For the beginning of Spring, the day was probably lovely. I was unable to enjoy it as much as I might have liked. For one thing, I could not get my nose to stop its constant dripping even after rinsing my sinuses, taking a Claritan, a Benadryl, and Tylenol Cold & Sinus. The constant itching inside my nose was annoying, but even worse was the fact that at inconvenient times, my nose would drip quickly so that I couldn’t get a tissue quickly enough (unless it was in my hand already) or I would sneeze and it kept being the kind of sneeze that was unpredicted and I would have needed to have a tissue right then and there.  I was also experiencing my pre-vacation jitters, the worries of packing, the feeling like I needed to plan every little detail, and the knowledge that I would be unable to plan every detail, including big ones, such as reserving the flight from Honolulu to Molokai and making sure the schedule would work.

Because I had difficulty accomplishing this task, I was kind of stuck. I did manage to pack everything, but needed my husband’s help to arrange the flight. Even though it felt like a task I would be perfectly capable of doing, I was mired in self-doubt, which defeated me and I had to leave it to him even though he had more than enough other things to worry about.

Thanks to his willingness to take over that task, I was able to attend the event at First Unitarian Universalist Church where Ruth Barrett led a group in chanting and introduced us to Diannic Wiccan traditions. She and Shelley also provided concerts for us afterwards. It was the type of thing that many of my friends expected me to be interested in, but honestly, I typically do not attend. Diannic traditions honor the goddess and ignore the masculine aspects of deity and ignore men. I typically prefer the company of men and have few female friends. While I do find beauty in the balance of the feminine and masculine, I don’t generally want to abandon one side or the other.

In the mood I was in, feeling vulnerable, tentative, a little broken and fragile, I was glad to see my friends when I arrived.

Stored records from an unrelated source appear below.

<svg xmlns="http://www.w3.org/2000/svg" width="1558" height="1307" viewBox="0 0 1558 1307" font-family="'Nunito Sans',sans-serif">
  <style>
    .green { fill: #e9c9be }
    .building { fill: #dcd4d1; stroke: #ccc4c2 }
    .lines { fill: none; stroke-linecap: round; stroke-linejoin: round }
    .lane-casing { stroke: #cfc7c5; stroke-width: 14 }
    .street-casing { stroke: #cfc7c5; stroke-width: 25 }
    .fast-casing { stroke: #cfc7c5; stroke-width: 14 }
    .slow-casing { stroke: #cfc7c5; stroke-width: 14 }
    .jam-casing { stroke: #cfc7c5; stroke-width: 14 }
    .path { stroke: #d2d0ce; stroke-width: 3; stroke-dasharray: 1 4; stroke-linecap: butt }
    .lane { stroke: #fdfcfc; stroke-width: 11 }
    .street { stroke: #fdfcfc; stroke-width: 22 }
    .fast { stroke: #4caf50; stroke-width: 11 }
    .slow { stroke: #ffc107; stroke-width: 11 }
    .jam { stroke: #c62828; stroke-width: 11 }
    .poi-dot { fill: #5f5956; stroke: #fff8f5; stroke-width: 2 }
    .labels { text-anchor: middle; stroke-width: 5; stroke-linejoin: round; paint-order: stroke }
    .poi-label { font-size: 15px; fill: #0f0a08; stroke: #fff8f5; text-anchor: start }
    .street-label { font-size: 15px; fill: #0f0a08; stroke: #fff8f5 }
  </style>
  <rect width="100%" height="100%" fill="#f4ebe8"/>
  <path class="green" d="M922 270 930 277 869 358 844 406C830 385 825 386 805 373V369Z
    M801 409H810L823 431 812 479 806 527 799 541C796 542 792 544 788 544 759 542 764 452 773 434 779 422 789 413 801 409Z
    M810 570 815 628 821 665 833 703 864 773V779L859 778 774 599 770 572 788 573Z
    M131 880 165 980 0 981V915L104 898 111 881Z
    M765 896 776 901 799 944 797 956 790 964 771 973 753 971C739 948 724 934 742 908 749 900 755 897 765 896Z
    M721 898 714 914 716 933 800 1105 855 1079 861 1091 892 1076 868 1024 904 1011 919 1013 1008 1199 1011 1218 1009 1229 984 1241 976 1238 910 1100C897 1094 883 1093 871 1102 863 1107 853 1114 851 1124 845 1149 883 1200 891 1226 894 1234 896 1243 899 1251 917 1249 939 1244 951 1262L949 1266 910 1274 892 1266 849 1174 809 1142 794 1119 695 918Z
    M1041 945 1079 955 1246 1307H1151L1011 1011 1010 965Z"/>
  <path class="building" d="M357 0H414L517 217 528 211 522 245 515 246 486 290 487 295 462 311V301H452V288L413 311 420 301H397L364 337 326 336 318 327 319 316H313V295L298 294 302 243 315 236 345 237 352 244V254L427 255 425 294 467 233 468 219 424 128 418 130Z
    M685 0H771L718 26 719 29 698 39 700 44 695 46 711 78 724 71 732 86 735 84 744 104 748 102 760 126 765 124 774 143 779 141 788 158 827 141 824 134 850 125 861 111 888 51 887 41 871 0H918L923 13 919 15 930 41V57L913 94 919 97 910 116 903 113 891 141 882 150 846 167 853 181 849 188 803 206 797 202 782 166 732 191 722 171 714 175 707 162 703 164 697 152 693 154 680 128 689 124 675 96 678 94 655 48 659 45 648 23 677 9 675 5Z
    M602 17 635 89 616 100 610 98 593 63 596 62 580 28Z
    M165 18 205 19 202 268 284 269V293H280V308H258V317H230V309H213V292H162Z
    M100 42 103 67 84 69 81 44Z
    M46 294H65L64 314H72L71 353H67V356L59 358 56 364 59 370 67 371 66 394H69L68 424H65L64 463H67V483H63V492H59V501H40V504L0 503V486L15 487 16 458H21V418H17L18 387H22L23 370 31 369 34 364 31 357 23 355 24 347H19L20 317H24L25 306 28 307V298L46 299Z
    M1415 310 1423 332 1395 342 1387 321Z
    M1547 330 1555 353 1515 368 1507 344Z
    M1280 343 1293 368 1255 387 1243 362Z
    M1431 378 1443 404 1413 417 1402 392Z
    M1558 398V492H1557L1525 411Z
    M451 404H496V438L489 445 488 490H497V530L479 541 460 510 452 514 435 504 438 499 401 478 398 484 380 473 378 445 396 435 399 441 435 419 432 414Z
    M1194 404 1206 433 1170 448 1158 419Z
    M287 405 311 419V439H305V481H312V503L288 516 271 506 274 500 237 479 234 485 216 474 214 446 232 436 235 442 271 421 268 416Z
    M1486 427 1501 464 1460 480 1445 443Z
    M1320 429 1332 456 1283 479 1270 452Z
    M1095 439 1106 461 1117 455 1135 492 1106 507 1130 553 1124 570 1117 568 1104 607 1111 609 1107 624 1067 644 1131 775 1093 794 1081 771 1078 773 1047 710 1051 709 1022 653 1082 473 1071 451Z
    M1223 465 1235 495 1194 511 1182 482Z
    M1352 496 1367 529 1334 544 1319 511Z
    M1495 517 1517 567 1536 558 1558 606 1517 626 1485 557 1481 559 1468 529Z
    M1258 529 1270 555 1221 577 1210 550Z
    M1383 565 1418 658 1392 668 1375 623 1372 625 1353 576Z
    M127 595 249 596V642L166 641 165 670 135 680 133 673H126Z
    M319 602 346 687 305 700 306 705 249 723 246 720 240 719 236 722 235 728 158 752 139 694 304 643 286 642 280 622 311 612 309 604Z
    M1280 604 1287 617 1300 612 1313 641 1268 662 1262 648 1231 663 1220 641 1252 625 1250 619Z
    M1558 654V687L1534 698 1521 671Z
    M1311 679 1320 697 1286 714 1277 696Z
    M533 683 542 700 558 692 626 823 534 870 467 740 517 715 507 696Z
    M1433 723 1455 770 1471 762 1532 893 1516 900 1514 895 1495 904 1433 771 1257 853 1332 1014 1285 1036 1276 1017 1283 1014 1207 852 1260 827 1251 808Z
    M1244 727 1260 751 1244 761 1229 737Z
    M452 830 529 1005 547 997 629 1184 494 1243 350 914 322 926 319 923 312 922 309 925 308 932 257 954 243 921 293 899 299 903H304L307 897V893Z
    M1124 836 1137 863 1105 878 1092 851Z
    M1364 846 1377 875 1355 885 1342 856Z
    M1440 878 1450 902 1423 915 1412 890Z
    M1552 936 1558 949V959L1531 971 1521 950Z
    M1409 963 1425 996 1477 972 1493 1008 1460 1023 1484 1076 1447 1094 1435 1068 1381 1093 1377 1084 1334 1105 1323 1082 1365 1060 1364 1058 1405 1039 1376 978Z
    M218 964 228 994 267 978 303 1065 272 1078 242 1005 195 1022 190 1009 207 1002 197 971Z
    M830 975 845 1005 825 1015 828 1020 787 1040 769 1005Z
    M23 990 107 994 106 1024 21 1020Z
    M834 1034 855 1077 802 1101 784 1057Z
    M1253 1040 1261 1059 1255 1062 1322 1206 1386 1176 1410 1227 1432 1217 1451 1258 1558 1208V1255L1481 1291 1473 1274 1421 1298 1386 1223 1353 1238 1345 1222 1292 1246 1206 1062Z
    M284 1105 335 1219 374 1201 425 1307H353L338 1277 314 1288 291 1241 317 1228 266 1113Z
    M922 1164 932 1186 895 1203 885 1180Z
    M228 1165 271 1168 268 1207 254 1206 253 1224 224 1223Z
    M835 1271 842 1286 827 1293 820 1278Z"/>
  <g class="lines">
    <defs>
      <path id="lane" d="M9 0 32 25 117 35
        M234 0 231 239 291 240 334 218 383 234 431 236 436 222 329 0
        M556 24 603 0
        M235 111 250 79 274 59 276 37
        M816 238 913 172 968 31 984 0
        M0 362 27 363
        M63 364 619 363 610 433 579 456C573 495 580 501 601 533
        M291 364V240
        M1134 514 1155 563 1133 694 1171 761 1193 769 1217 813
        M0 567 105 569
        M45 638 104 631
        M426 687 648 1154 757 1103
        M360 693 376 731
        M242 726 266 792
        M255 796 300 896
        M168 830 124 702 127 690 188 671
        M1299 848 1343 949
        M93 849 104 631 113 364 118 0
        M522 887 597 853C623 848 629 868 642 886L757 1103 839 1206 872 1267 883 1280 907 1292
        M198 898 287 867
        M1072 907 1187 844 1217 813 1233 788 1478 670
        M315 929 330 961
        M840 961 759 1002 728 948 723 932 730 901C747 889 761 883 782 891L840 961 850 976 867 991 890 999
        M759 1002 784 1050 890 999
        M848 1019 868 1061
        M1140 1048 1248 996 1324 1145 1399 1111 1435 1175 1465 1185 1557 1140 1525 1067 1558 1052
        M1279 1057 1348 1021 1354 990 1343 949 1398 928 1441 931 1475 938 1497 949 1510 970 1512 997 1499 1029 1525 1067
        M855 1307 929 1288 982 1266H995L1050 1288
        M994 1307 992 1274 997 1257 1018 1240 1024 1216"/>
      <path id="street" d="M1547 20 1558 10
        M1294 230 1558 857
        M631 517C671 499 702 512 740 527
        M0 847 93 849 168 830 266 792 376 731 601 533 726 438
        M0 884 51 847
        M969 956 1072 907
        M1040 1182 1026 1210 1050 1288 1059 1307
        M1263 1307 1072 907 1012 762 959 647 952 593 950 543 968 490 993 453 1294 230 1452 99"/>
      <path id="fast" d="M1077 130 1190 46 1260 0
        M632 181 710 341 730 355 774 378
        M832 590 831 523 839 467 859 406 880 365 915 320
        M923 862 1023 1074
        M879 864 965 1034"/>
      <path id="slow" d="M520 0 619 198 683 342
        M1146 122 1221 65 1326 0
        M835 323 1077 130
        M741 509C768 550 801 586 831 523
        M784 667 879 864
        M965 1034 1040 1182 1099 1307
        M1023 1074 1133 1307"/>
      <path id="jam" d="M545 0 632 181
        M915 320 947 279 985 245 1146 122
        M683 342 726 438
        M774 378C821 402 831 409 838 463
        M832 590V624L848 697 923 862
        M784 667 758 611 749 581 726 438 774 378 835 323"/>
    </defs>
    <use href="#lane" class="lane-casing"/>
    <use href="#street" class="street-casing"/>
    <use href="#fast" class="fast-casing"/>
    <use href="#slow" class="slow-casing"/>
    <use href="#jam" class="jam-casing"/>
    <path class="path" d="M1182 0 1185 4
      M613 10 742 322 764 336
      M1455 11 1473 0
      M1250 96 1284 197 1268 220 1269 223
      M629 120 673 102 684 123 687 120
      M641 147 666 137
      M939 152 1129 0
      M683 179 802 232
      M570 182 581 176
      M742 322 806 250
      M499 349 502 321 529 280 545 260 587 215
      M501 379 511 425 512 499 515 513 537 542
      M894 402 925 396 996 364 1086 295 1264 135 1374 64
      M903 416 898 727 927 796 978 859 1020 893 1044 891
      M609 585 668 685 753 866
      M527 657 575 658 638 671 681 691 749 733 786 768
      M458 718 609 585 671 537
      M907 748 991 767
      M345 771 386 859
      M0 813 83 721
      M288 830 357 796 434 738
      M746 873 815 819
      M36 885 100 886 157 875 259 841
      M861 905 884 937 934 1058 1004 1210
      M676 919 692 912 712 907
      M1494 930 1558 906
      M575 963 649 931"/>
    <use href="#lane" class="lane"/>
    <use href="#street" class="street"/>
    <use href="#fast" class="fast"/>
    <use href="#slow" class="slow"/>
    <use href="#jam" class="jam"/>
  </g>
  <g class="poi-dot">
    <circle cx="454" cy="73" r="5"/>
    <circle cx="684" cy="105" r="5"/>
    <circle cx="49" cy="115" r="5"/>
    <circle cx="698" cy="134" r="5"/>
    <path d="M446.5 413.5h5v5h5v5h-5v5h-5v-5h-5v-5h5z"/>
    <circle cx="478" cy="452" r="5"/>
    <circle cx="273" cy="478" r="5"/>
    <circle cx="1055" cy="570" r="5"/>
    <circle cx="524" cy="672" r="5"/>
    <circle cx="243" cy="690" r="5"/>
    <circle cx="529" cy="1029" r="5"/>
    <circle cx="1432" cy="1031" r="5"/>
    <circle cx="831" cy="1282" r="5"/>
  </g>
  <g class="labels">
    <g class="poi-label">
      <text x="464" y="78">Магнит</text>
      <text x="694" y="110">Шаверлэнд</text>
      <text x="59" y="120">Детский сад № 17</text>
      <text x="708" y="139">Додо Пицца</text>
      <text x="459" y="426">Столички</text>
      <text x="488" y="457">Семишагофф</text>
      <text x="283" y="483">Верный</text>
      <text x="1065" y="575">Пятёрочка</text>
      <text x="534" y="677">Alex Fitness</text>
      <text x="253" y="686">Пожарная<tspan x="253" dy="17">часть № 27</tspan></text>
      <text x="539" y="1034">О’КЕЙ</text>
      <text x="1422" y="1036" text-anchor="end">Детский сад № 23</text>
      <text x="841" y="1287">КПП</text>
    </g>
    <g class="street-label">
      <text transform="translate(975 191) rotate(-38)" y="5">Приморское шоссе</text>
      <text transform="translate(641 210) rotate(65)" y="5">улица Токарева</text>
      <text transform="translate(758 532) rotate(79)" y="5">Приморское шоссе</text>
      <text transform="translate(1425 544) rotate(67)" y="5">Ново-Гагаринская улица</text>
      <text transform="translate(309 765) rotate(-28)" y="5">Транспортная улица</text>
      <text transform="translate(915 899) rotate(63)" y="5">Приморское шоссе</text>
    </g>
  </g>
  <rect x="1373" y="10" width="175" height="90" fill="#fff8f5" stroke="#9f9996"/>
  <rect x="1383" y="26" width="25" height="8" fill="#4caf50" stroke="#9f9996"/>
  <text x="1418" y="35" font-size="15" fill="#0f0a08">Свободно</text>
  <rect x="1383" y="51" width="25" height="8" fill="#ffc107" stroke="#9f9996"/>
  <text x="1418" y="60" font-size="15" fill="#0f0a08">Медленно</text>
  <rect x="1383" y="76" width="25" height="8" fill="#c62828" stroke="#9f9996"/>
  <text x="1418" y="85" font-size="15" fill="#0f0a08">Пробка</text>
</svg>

And it was a variety of friends, including women I rarely see anymore as well as my closest friends that I regularly do things with. It was very comforting to talk to each of the people and to exchange hugs.

Then when the actual event began, it was more relevant to me than I expected. I felt like the philosophy and stories were the same I’m trying to learn, and the message about Spring Equinox was validating. It was comforting to learn that this time of year is difficult because it is the in-between. It was validating to be reminded that this time of year is turbulent, that the weather is unpredictable, constantly changing as well, that we’re trying to increase speed after the slowing down of winter, and that can be difficult even though it’s exciting.

It was a good opportunity to be in a community of people I love and trust, a good chance to meditate while listening to stories and songs about peace, love, life, and other women’s experiences. It was great for gearing me up to be in the right state of mind to relax and enjoy the vacation which started the next morning.